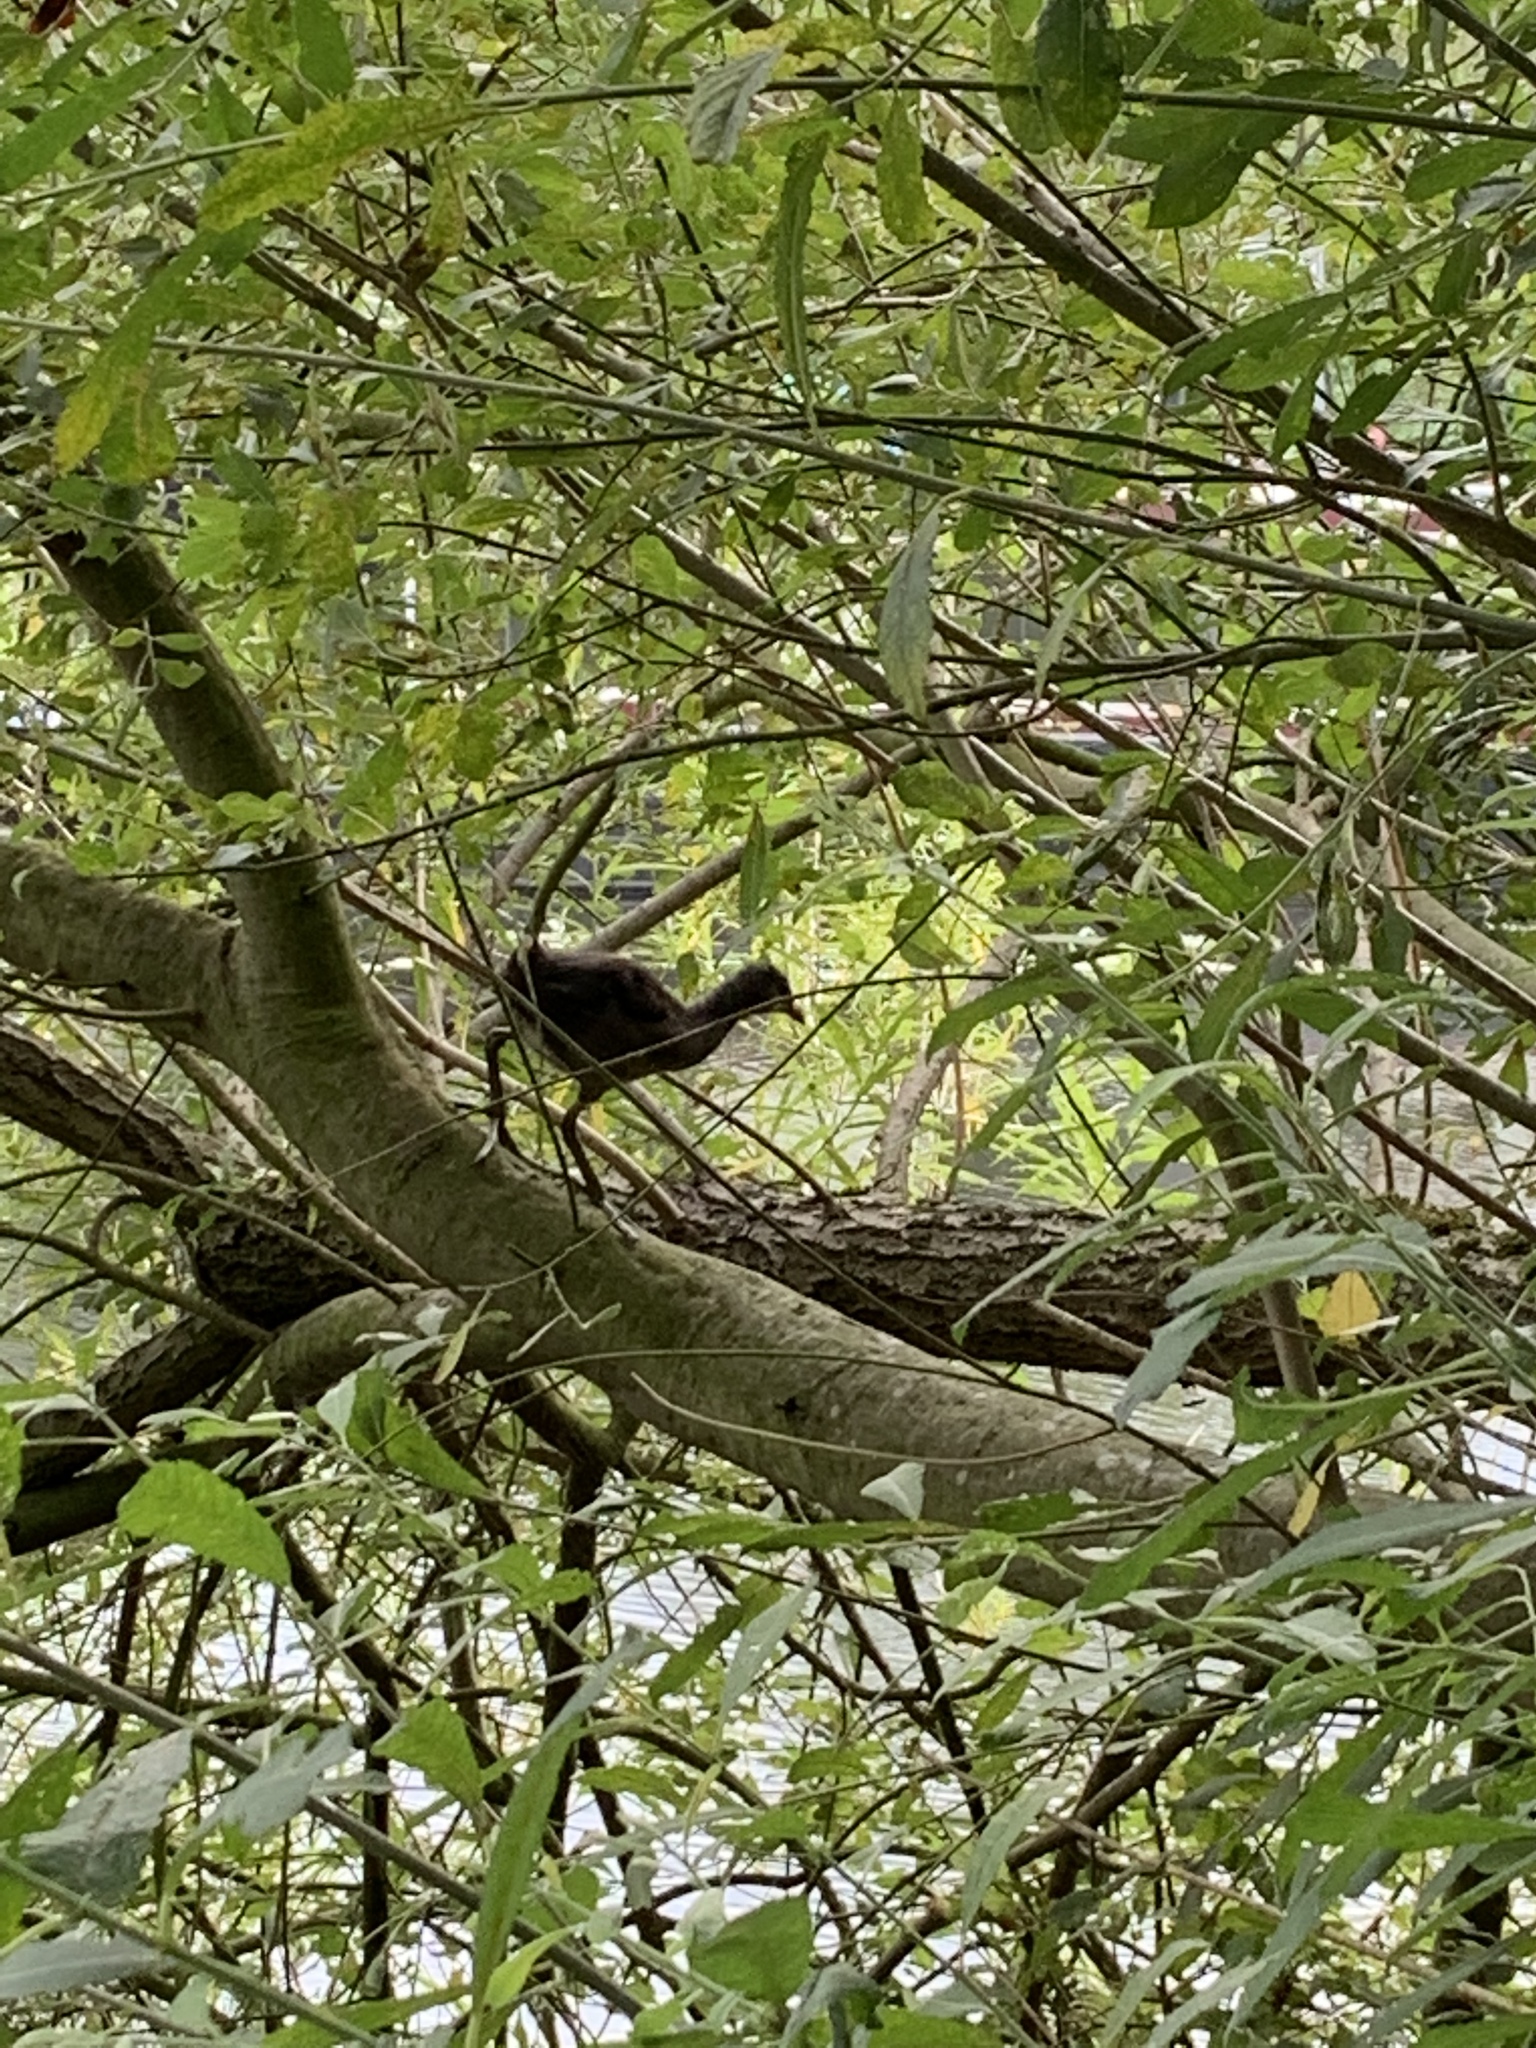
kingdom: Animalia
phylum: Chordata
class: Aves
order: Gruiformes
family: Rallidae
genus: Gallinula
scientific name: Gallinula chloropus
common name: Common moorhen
==
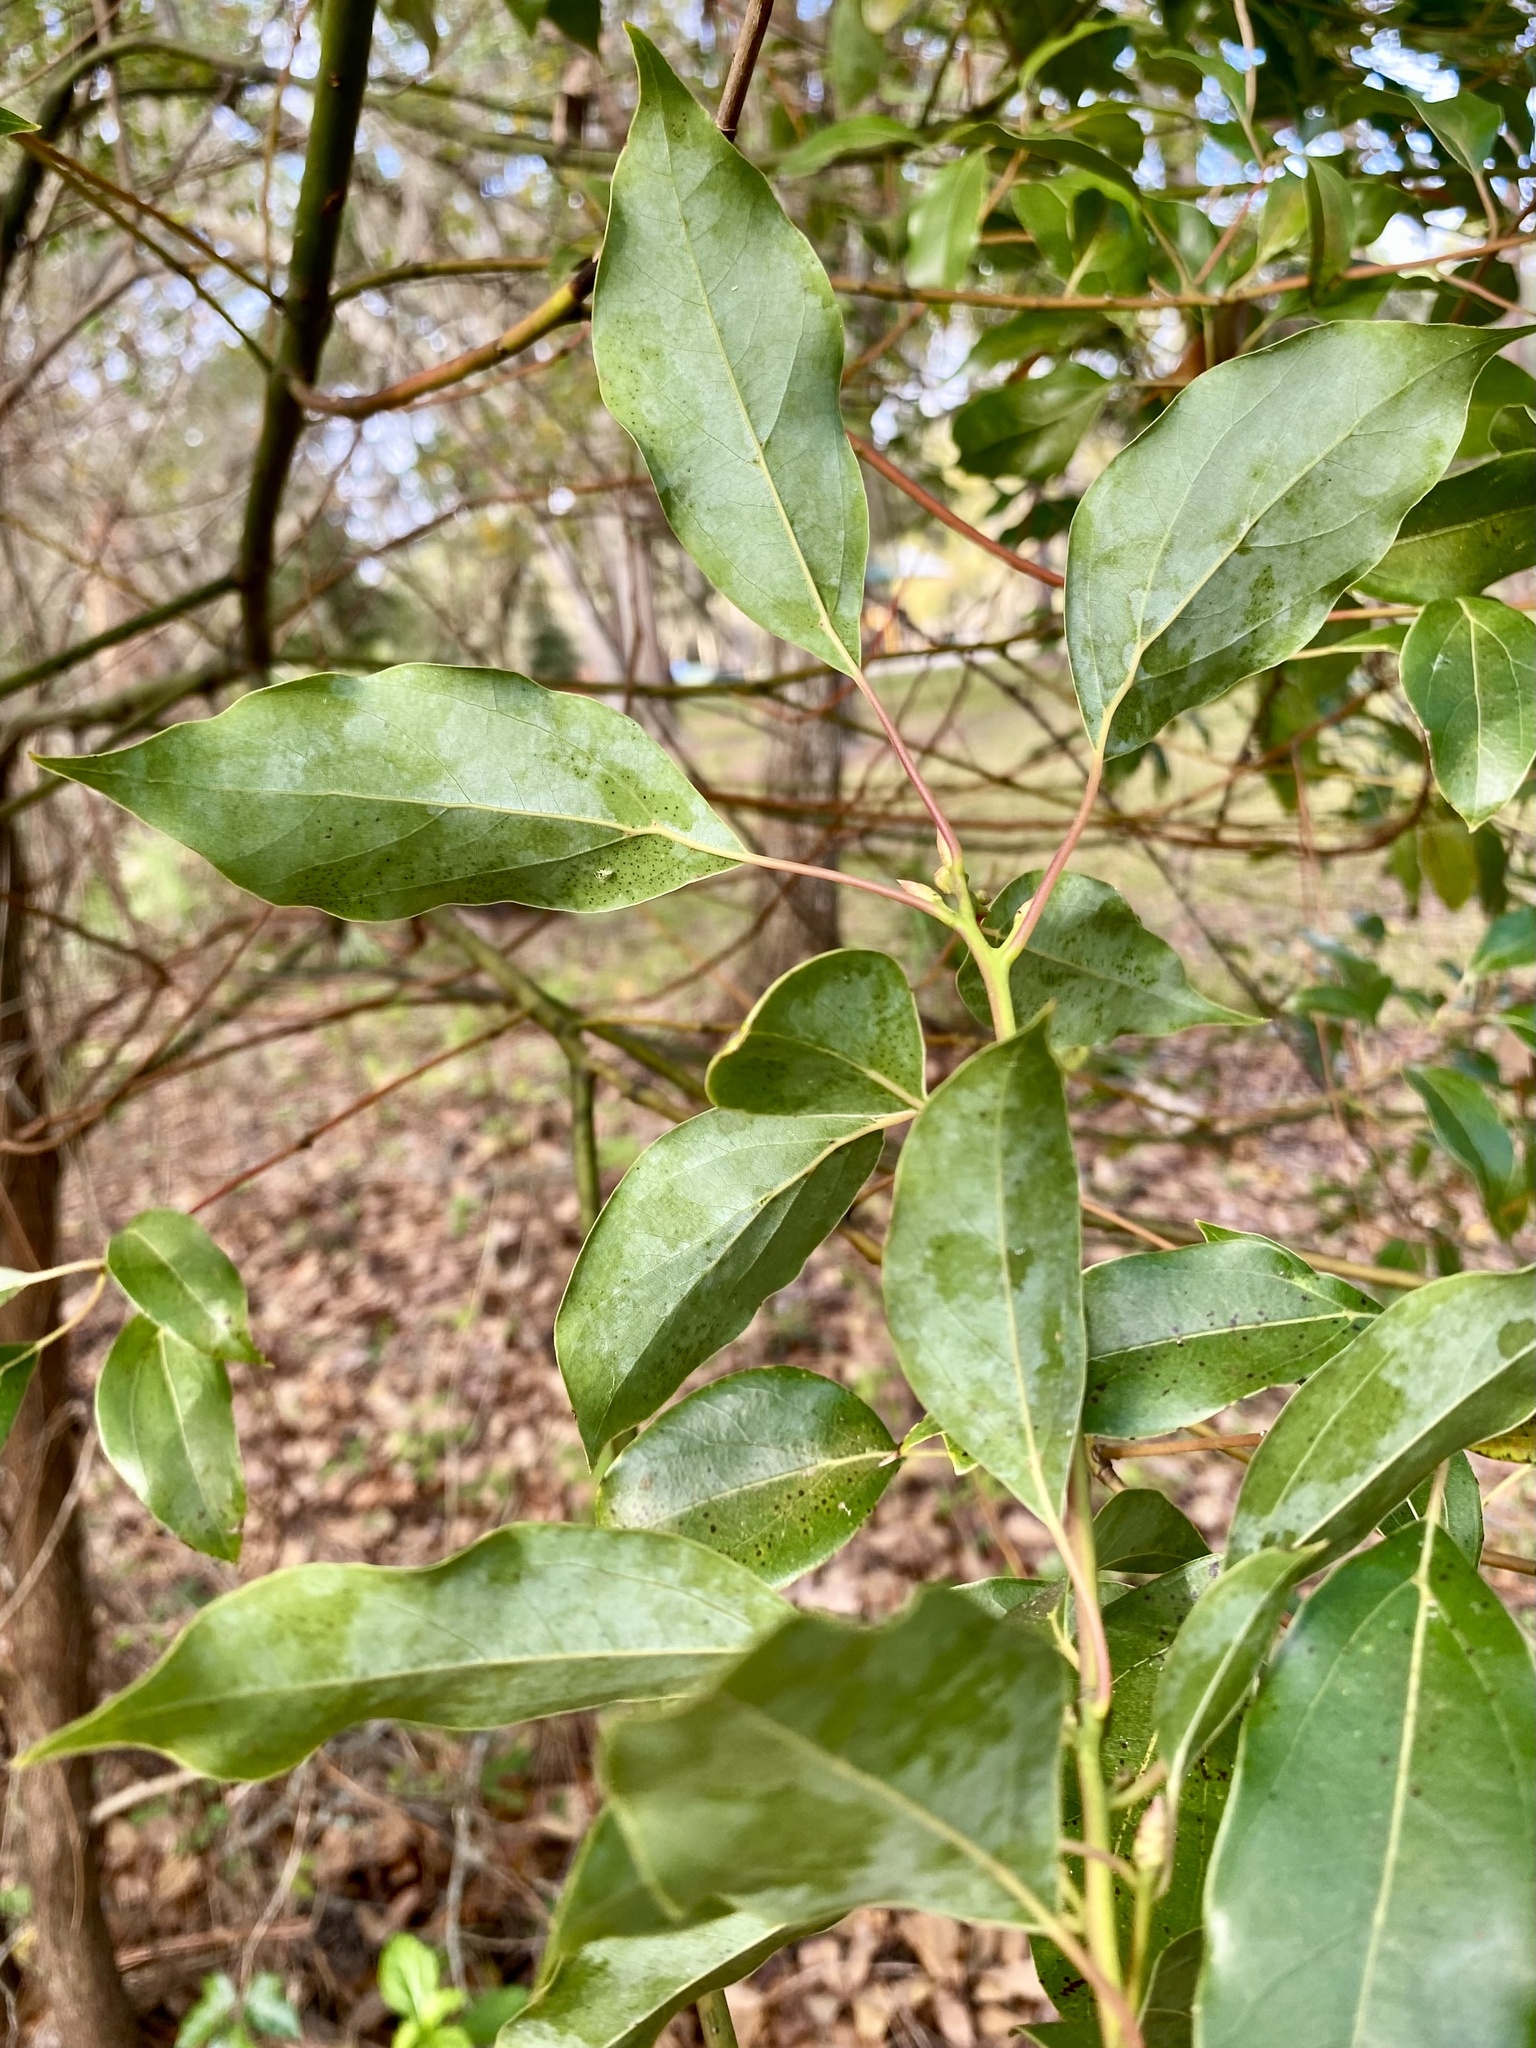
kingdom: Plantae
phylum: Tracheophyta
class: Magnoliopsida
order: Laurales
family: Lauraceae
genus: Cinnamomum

→ PROBLEM TO WORK ON
Format the data from the line containing "kingdom: Animalia" through the line containing "scientific name: Gallinula chloropus" as a numbered list, leaving out any blank lines.

→ FULL OUTPUT
1. kingdom: Animalia
2. phylum: Chordata
3. class: Aves
4. order: Gruiformes
5. family: Rallidae
6. genus: Gallinula
7. scientific name: Gallinula chloropus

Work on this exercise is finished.